Naura kemudian membuka lembar selanjutnya.

‘Semoga keterbatasan saya ini tidak membuat kalian enggan berteman dengan saya.’

Naura kemudian menutup bukunya, lalu melemparkan senyum hangat kepada seluruh teman-teman dikelasnya. Ibu Franda menepuk pundak Naura. Naura menoleh, menatap gurunya itu sambil mengangguk kecil.

“Keterbatasan kamu tidak akan dipandang sebelah mata di sekolah ini. Ibu bangga kamu dengan berani mengambil langkah untuk tidak rendah diri atas kekurangan kamu.” Ibu Franda kemudian tersenyum, “Kalau begitu, kamu duduk disebelah gadis yang duduk sendirian ditengah itu.” Ucap Ibu Franda kemudian Naura mengangguk dalam-dalam seolah mengucapkan terima kasih. Naura melangkah bergerak kesana, lalu duduk disebelah Ayunita yang tampak enggan bersebelahan dengan sosok anak disabilitas sepertinya.

Ayunita menghela napas pelan, kemudian mengeluarkan sepaket buku Bahasa Indonesia dan meletakkannya diatas meja. Saat ia barusaja meletakkan bukunya diatas meja, tampak selembar kertas kecil tertimpa dengan bukunya. Ayunita meraih kertas itu, kemudian membacanya.

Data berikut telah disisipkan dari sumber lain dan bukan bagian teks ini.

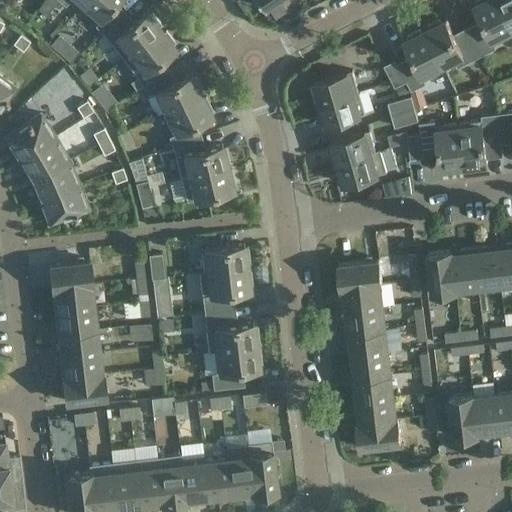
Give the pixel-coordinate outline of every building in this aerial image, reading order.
[(85,0),(81,6),(99,21),(96,25),(102,32),(121,14),(112,5),(116,0),(85,0)] [(277,0),(267,7),(275,19),(287,11),(279,0),(277,0)] [(492,40),(511,29),(511,26),(498,0),(478,0),(480,3),(475,5),(485,24),(470,31),(482,54),(496,47),(492,40)] [(511,0),(498,0),(511,26),(511,0)] [(109,40),(123,58),(161,29),(158,26),(161,24),(152,13),(150,15),(146,10),(129,23),(121,14),(102,32),(109,40)] [(426,30),(443,65),(454,59),(457,66),(482,54),(470,31),(456,38),(447,19),(442,22),(440,19),(428,25),(429,28),(426,30)] [(138,77),(143,85),(165,71),(158,61),(175,48),(172,43),(175,41),(166,30),(163,33),(161,29),(123,58),(138,77)] [(422,76),(443,65),(426,30),(422,32),(420,29),(408,35),(409,38),(404,41),(414,60),(400,67),(407,81),(412,90),(426,83),(422,76)] [(20,34),(13,43),(23,50),(30,41),(20,34)] [(71,45),(62,56),(69,62),(78,51),(71,45)] [(407,81),(400,67),(396,59),(384,65),(395,86),(407,81)] [(314,92),(317,103),(359,91),(353,70),(314,81),(317,91),(314,92)] [(171,82),(165,71),(143,85),(148,94),(156,90),(167,111),(201,94),(199,90),(202,89),(196,76),(193,78),(191,73),(171,82)] [(15,86),(0,75),(0,107),(6,99),(7,100),(9,97),(8,96),(15,86)] [(112,78),(103,86),(115,101),(125,93),(112,78)] [(407,81),(395,86),(400,96),(412,90),(407,81)] [(484,89),(486,106),(496,104),(494,88),(484,89)] [(327,124),(346,118),(365,113),(359,91),(317,103),(321,114),(324,113),(327,124)] [(169,136),(172,145),(196,136),(192,125),(211,115),(209,110),(212,109),(206,97),(203,98),(201,94),(167,111),(162,113),(173,134),(169,136)] [(389,102),(392,114),(415,107),(412,98),(411,96),(389,102)] [(77,106),(83,116),(94,110),(87,100),(77,106)] [(418,120),(415,107),(392,114),(396,126),(418,120)] [(511,111),(498,113),(500,134),(511,132),(511,111)] [(20,159),(24,156),(55,135),(41,112),(30,119),(27,121),(9,133),(14,142),(11,145),(20,159)] [(500,134),(498,113),(482,115),(482,119),(459,122),(464,164),(468,163),(469,167),(482,165),(482,162),(487,161),(484,136),(500,134)] [(464,164),(459,122),(436,125),(435,120),(419,122),(420,133),(422,147),(438,145),(441,167),(446,166),(446,169),(460,168),(460,164),(464,164)] [(93,133),(98,143),(109,138),(104,127),(93,133)] [(335,163),(376,151),(370,129),(332,140),(335,151),(331,152),(335,163)] [(388,135),(391,146),(408,142),(408,138),(408,134),(407,130),(388,135)] [(422,147),(420,133),(408,134),(408,138),(408,142),(410,158),(423,157),(422,147)] [(55,135),(24,156),(35,176),(69,158),(55,135)] [(189,175),(227,166),(226,162),(229,161),(226,148),(223,148),(221,143),(201,148),(196,136),(172,145),(176,155),(181,177),(189,175)] [(109,138),(98,143),(104,154),(114,148),(109,138)] [(344,183),(387,171),(381,150),(376,151),(335,163),(338,174),(341,173),(344,183)] [(141,157),(128,162),(136,183),(147,180),(141,157)] [(35,176),(43,195),(79,183),(69,158),(35,176)] [(228,170),(227,166),(189,175),(181,177),(187,200),(233,189),(231,184),(235,183),(231,169),(228,170)] [(111,171),(116,182),(127,178),(123,167),(111,171)] [(147,180),(136,183),(142,206),(153,203),(147,180)] [(79,183),(43,195),(39,197),(45,213),(49,211),(53,221),(74,214),(77,213),(77,212),(89,208),(79,183)] [(506,246),(497,248),(501,284),(511,282),(511,242),(506,243),(506,246)] [(201,248),(204,272),(246,266),(246,262),(249,261),(247,248),(244,248),(243,243),(201,248)] [(487,245),(474,247),(479,287),(501,284),(497,248),(487,249),(487,245)] [(461,252),(452,253),(457,289),(479,287),(474,247),(461,248),(461,252)] [(428,252),(430,272),(433,292),(457,289),(452,253),(452,249),(428,252)] [(161,254),(149,255),(152,278),(164,277),(161,254)] [(52,288),(55,288),(93,283),(90,259),(49,264),(52,288)] [(339,264),(341,287),(382,282),(380,259),(339,264)] [(134,262),(136,277),(144,276),(142,261),(134,262)] [(409,264),(411,280),(419,279),(417,263),(409,264)] [(204,311),(230,308),(228,292),(249,289),(248,284),(252,284),(250,270),(247,270),(246,266),(204,272),(199,272),(204,311)] [(146,292),(144,276),(136,277),(138,293),(146,292)] [(419,279),(411,280),(413,296),(421,295),(419,279)] [(343,296),(344,310),(383,305),(380,283),(382,283),(382,282),(341,287),(342,288),(345,287),(346,296),(343,296)] [(93,283),(55,288),(57,296),(53,297),(55,310),(93,305),(90,283),(93,283)] [(147,300),(139,301),(141,316),(149,315),(147,300)] [(169,300),(157,302),(158,315),(171,313),(169,300)] [(96,328),(93,305),(55,310),(56,323),(60,322),(61,332),(96,328)] [(349,322),(350,332),(385,328),(383,305),(344,310),(346,323),(349,322)] [(414,308),(416,324),(424,323),(422,307),(414,308)] [(209,351),(214,350),(256,344),(255,340),(258,340),(257,326),(253,326),(253,321),(232,323),(230,308),(204,311),(209,351)] [(150,322),(142,323),(144,339),(152,338),(150,322)] [(426,339),(424,323),(416,324),(418,340),(426,339)] [(507,333),(506,325),(490,327),(491,335),(507,333)] [(60,355),(99,350),(96,328),(61,332),(62,342),(58,342),(60,355)] [(385,328),(350,332),(352,341),(348,342),(350,355),(388,350),(385,328)] [(461,330),(462,339),(478,337),(477,329),(461,330)] [(462,339),(461,330),(445,332),(446,341),(462,339)] [(511,347),(511,339),(496,341),(497,349),(511,347)] [(467,345),(468,353),(484,352),(483,343),(467,345)] [(256,349),(256,344),(214,350),(216,373),(212,374),(213,389),(239,386),(237,370),(258,368),(258,362),(261,362),(259,348),(256,349)] [(468,353),(467,345),(451,347),(452,355),(468,353)] [(101,372),(99,350),(60,355),(62,368),(65,368),(66,376),(101,372)] [(154,367),(162,366),(160,350),(152,351),(154,367)] [(388,350),(350,355),(351,368),(355,368),(356,377),(391,373),(388,350)] [(419,354),(421,370),(429,369),(427,353),(419,354)] [(164,383),(162,366),(154,367),(156,384),(164,383)] [(429,369),(421,370),(423,386),(431,385),(429,369)] [(103,372),(101,372),(66,376),(63,377),(65,401),(106,396),(103,372)] [(393,396),(391,373),(356,377),(357,387),(353,387),(355,400),(393,396)] [(265,391),(242,393),(243,405),(266,402),(265,391)] [(511,391),(496,393),(501,431),(511,430),(511,391)] [(454,437),(478,434),(473,393),(450,396),(454,437)] [(474,393),(473,393),(478,434),(479,434),(478,431),(487,429),(487,433),(501,431),(496,393),(474,396),(474,393)] [(219,396),(220,408),(230,407),(229,394),(219,396)] [(175,413),(174,401),(173,395),(165,395),(151,397),(153,415),(175,413)] [(220,408),(219,396),(209,397),(210,409),(220,408)] [(357,422),(358,423),(399,418),(398,417),(396,417),(393,396),(355,400),(356,413),(360,413),(361,422),(357,422)] [(426,399),(427,415),(435,414),(433,398),(426,399)] [(174,401),(175,413),(185,411),(184,400),(174,401)] [(128,406),(130,418),(140,417),(138,405),(128,406)] [(120,419),(130,418),(128,406),(118,407),(120,419)] [(83,411),(85,423),(95,422),(93,410),(83,411)] [(75,424),(85,423),(83,411),(73,412),(75,424)] [(437,430),(435,414),(427,415),(429,431),(437,430)] [(401,441),(399,418),(358,423),(360,446),(401,441)] [(283,438),(271,440),(273,450),(284,448),(283,438)] [(249,455),(253,489),(253,493),(277,490),(273,450),(271,440),(247,443),(249,455)] [(0,483),(22,481),(19,455),(7,456),(5,443),(0,443),(0,483)] [(187,501),(181,453),(157,456),(163,504),(187,501)] [(181,453),(187,501),(199,499),(199,496),(208,495),(203,455),(182,458),(181,453)] [(231,496),(227,457),(205,460),(204,455),(203,455),(208,495),(218,494),(218,497),(231,496)] [(244,490),(253,489),(249,455),(227,457),(231,496),(244,494),(244,490)] [(163,504),(157,456),(135,458),(140,503),(150,502),(150,505),(163,504)] [(112,461),(118,509),(131,508),(131,504),(140,503),(135,458),(112,461)] [(112,461),(90,464),(96,508),(105,507),(105,511),(118,509),(112,461)] [(94,511),(96,511),(96,508),(90,464),(89,464),(90,471),(67,474),(71,511),(94,511)] [(26,507),(22,481),(0,483),(0,511),(13,511),(13,508),(26,507)]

‘Hai, salam kenal. Nama kamu siapa?’

Ayunita kemudian menoleh kearah Naura yang kini secara terang-terangan menatapnya. Seulas senyum tercetak diwajah Naura. Seolah menyapanya dengan ramah.

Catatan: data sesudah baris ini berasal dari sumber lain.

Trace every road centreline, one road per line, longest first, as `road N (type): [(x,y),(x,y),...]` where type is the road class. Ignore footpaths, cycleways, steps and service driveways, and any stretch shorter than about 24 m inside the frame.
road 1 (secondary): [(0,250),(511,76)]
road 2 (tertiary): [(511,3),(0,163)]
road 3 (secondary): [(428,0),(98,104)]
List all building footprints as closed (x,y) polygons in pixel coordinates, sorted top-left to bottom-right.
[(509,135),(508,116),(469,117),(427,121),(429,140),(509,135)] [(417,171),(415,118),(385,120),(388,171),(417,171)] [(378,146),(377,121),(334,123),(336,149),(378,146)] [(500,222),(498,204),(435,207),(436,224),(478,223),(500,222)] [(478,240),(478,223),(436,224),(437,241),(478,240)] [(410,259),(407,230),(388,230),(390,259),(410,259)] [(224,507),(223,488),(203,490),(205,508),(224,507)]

“Ayunita Rehagadi.” Jawab Ayunita singkat, kemudian dibalas dengan senyuman cerah oleh Naura. Ayunita memilih bersikap tak acuh, kemudian memfokuskan dirinya pada pelajaran yang sedang berlangsung. Naura yang melihat sikap tak acuh Ayunita hanya mengangguk paham. Ia yakin, Ayunita perlahan akan bisa menerimanya sebagai seorang teman.

-ooo-

Bel istirahat berbunyi. Seluruh murid kelas Xi.1 MIPA tampak menghela napas lega setelah merasa cukup ‘disiksa’ dengan pelajaran Fisika selama 2 jam.

“Jangan lupa PR-nya minggu depan dikumpul.” Ujar Pak Bagas lalu keluar dari ruangan kelas itu. Ayunita menyimpan kembali peralatan belajarnya didalam tas. Setelah membereskannya, Ayunita bangkit dari duduknya dan keluar dari kelas.

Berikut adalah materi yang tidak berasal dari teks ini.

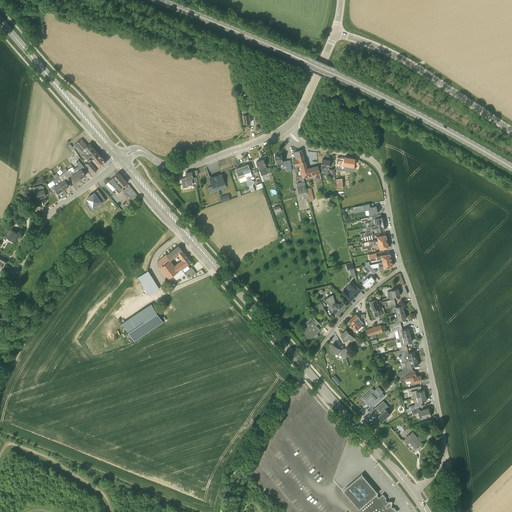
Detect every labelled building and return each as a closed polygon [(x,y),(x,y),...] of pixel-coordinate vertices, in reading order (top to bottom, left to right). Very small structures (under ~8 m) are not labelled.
[(246,109),(246,106),(241,107),(242,112),(243,116),(242,117),(243,119),(244,124),(250,123),(251,125),(254,125),(253,118),(250,119),(248,108),(246,109)] [(75,145),(74,146),(76,149),(78,148),(81,151),(81,152),(82,151),(84,154),(82,157),(83,158),(94,149),(90,144),(87,146),(81,139),(75,145)] [(93,159),(98,154),(94,149),(83,158),(86,160),(91,156),(93,159)] [(318,166),(307,169),(305,162),(301,150),(294,153),(295,159),(293,159),(295,167),(300,166),(302,177),(303,178),(315,175),(316,180),(321,179),(320,173),(318,166)] [(98,154),(93,159),(92,159),(100,168),(105,163),(105,162),(98,154)] [(283,162),(282,154),(275,155),(277,168),(286,167),(287,172),(291,171),(290,161),(283,162)] [(260,171),(267,169),(267,168),(266,166),(268,166),(267,163),(266,164),(265,162),(268,161),(266,155),(261,157),(262,160),(256,162),(260,171)] [(354,166),(355,159),(355,158),(341,156),(340,164),(344,165),(354,166)] [(328,169),(330,160),(322,159),(321,168),(328,169)] [(94,173),(97,170),(90,162),(86,165),(94,173)] [(248,165),(242,167),(245,177),(246,180),(250,192),(251,192),(254,191),(253,185),(252,184),(253,182),(250,180),(248,177),(252,175),(248,165)] [(242,167),(236,169),(239,179),(245,177),(242,167)] [(86,175),(81,168),(75,171),(80,179),(86,175)] [(65,172),(64,173),(67,177),(70,175),(71,176),(75,182),(80,179),(75,171),(75,170),(72,172),(71,170),(68,171),(68,170),(67,171),(65,172)] [(196,183),(195,178),(193,178),(193,176),(192,172),(186,173),(187,178),(181,179),(182,184),(183,188),(188,187),(188,185),(193,184),(193,183),(196,183)] [(68,178),(67,177),(64,173),(56,178),(63,189),(69,186),(66,182),(69,180),(68,178)] [(119,193),(124,189),(122,187),(127,182),(120,174),(118,174),(108,182),(119,193)] [(212,186),(208,187),(210,193),(218,190),(226,187),(225,184),(222,174),(210,178),(212,186)] [(56,178),(53,180),(55,184),(50,188),(53,194),(56,192),(58,193),(63,189),(56,178)] [(308,198),(304,182),(301,182),(296,184),(300,200),(308,198)] [(134,202),(139,198),(129,185),(124,190),(134,202)] [(46,196),(43,187),(35,189),(36,192),(38,200),(43,199),(42,197),(46,196)] [(89,202),(86,204),(89,209),(93,206),(93,207),(99,203),(101,205),(106,200),(101,194),(97,197),(94,193),(87,198),(89,202)] [(370,207),(370,204),(363,205),(363,207),(364,210),(368,209),(369,215),(378,213),(376,206),(370,207)] [(275,214),(282,211),(280,206),(273,208),(275,214)] [(368,228),(369,227),(383,224),(383,222),(382,219),(381,219),(380,217),(380,215),(377,216),(374,216),(374,217),(375,223),(373,223),(370,224),(370,222),(365,223),(366,226),(366,228),(368,228)] [(14,241),(18,234),(6,227),(3,234),(14,241)] [(372,245),(387,242),(386,235),(377,237),(378,241),(377,241),(375,241),(375,240),(371,241),(372,245)] [(387,242),(372,245),(362,247),(362,250),(367,249),(368,252),(372,251),(372,248),(379,246),(380,250),(388,248),(387,242)] [(183,267),(181,264),(184,262),(182,260),(181,258),(185,254),(179,246),(167,255),(157,262),(157,263),(172,282),(185,274),(184,273),(181,269),(183,267)] [(181,264),(183,267),(191,262),(185,254),(181,258),(182,260),(184,262),(181,264)] [(383,262),(391,260),(390,254),(386,255),(386,254),(377,256),(376,254),(369,255),(370,261),(382,259),(383,262)] [(383,262),(378,263),(379,270),(388,268),(388,267),(392,266),(391,260),(383,262)] [(366,266),(371,271),(374,274),(376,272),(370,265),(366,266)] [(184,273),(185,274),(189,279),(196,273),(191,267),(184,273)] [(149,295),(159,288),(148,271),(138,278),(144,288),(141,289),(144,294),(147,292),(149,295)] [(375,280),(371,276),(368,278),(368,277),(364,281),(365,282),(362,284),(366,288),(368,286),(369,287),(373,283),(372,282),(375,280)] [(351,291),(356,295),(361,290),(352,282),(348,285),(353,289),(351,291)] [(387,304),(395,302),(394,297),(400,295),(398,288),(391,290),(391,291),(387,292),(388,298),(387,298),(389,298),(390,300),(386,301),(387,303),(387,304)] [(356,295),(351,291),(349,293),(344,289),(341,292),(351,301),(356,295)] [(335,302),(333,295),(325,300),(335,308),(334,310),(336,312),(335,313),(338,315),(347,305),(341,300),(342,302),(340,304),(339,303),(338,304),(335,301),(335,302)] [(377,305),(376,300),(370,302),(371,306),(370,306),(370,307),(371,309),(371,310),(372,309),(374,316),(378,315),(379,317),(382,316),(378,304),(377,305)] [(134,341),(163,322),(151,304),(122,323),(134,341)] [(397,313),(404,311),(402,305),(395,307),(397,313)] [(390,328),(401,325),(400,322),(402,322),(401,320),(406,318),(404,311),(397,313),(398,317),(394,320),(395,323),(392,324),(393,327),(390,328)] [(354,332),(362,325),(357,321),(360,318),(359,317),(356,314),(349,320),(352,324),(349,327),(354,332)] [(317,337),(316,334),(321,330),(316,325),(318,323),(313,317),(305,323),(308,326),(302,331),(310,340),(313,337),(314,338),(319,336),(317,337)] [(368,337),(383,332),(380,325),(366,330),(368,337)] [(399,338),(410,335),(408,328),(403,330),(402,328),(401,325),(390,328),(391,332),(397,331),(399,338)] [(354,338),(346,330),(343,333),(342,333),(341,334),(341,335),(346,341),(349,338),(352,341),(354,338)] [(394,352),(407,349),(406,343),(412,342),(410,335),(399,338),(398,338),(400,342),(401,346),(398,347),(399,350),(393,352),(394,352)] [(346,356),(343,349),(341,350),(333,344),(329,349),(335,354),(335,353),(337,355),(340,351),(342,358),(346,356)] [(405,361),(416,358),(415,351),(408,353),(407,349),(394,352),(395,355),(396,357),(400,355),(400,357),(403,356),(405,361)] [(405,375),(413,371),(412,369),(412,368),(411,367),(418,365),(416,358),(405,361),(404,361),(405,365),(404,365),(404,366),(405,369),(397,373),(400,378),(398,379),(398,380),(401,378),(405,375)] [(413,371),(405,375),(406,381),(410,380),(411,383),(422,381),(421,376),(417,377),(417,375),(416,375),(415,371),(413,371)] [(336,374),(332,377),(337,385),(341,382),(336,374)] [(413,398),(425,395),(424,390),(420,391),(419,386),(408,389),(409,392),(410,392),(412,398),(413,398)] [(372,388),(361,399),(368,406),(370,406),(372,408),(385,397),(382,393),(379,396),(372,388)] [(411,411),(418,408),(421,406),(422,406),(421,402),(426,400),(425,395),(413,398),(415,404),(409,407),(410,411),(411,410),(411,411)] [(393,411),(386,403),(380,408),(381,409),(380,411),(381,412),(377,415),(382,420),(393,411)] [(418,408),(411,411),(413,414),(418,413),(418,415),(421,414),(423,418),(430,415),(428,408),(419,411),(418,408)] [(422,443),(412,432),(405,438),(406,438),(404,441),(407,444),(409,442),(415,449),(422,443)] [(397,511),(398,511),(395,508),(392,508),(391,505),(392,505),(392,504),(389,501),(388,501),(386,498),(383,494),(379,497),(376,494),(378,493),(362,474),(343,490),(359,509),(360,509),(362,511),(397,511)]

Naura yang melihatnya segera mengeluarkan kotak makannya, tak lupa dengan notebook kecil yang menggantung dilehernya dan sebuah pena. Kemudian ia berlari kecil mengikuti Ayunita dari belakang yang entah mau kemana.

Naura terus mengikuti sampai akhirnya Ayunita menghentikan langkahnya. Naura reflek juga menghentikan langkahnya. Ayunita kemudian membalikkan tubuhnya, lalu menghela napas panjang.

“Kenapa lo ngikutin gue?” Tanya Ayunita dengan tatapan menyorot tak suka. Naura meraih notebook yang menggantung dilehernya, lalu menuliskan sesuatu. Kemudian mengoyakkannya dan menyerahkannya kepada Ayunita. Ayunita menerimanya, lalu membacanya.

Aku nggak kenal sama siapapun selain kamu.’

Ayunita mendengus kesal. “Kenalan aja sama yang lain. Mereka nggak bakalan ngehina lo. Kalo mereka ngehina lo, lo tinggal lapor ke guru-guru. Simple ‘kan?” Ujar Ayunita kemudian melanjutkan langkahnya.